Several hints here are severely outdated. For instance, never train a model in e...

dylanbfox · on Oct 8, 2021

Hi there - OP here - thanks for reading!

This blog is more of an intro to a few high level concepts (multi-GPU and multi-node training, fp32 vs fp16, buying hardware and dedicated machines vs AWS/GCP, etc) for startups that are early into their deep learning journey, and that might need a nudge in the right direction.

If you're looking for a deep dive into the best GPUs to buy (cost/perf, etc), the link in the below comment gives a pretty good overview.

PS - I can send you some benchmarks we did that show (at least for us) Horovod is ~10% faster than DDP for multi-node training FWIW. Email is in my profile!

jxcole · on Oct 7, 2021

> Finally, buying a local cluster of TITAN Xs is an outright weird recommendation for massive models.
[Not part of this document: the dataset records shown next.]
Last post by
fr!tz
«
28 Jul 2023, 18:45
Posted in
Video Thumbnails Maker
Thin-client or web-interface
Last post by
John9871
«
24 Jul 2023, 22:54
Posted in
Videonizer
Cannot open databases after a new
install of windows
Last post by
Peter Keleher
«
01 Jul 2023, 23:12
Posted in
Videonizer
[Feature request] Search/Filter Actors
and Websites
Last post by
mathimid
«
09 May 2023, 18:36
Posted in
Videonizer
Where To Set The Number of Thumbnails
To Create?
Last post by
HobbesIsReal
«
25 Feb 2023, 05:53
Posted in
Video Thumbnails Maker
VRAM limitations alone make this a losing proposition.

Do you have an alternative recommendation?

sabalaba · on Oct 8, 2021

You can check out some of the benchmarks here: https://lambdalabs.com/blog/nvidia-rtx-a6000-benchmarks/

It provides some modern, real life, deep learning benchmarks using the mixed precision (TF32) that gp was referring to.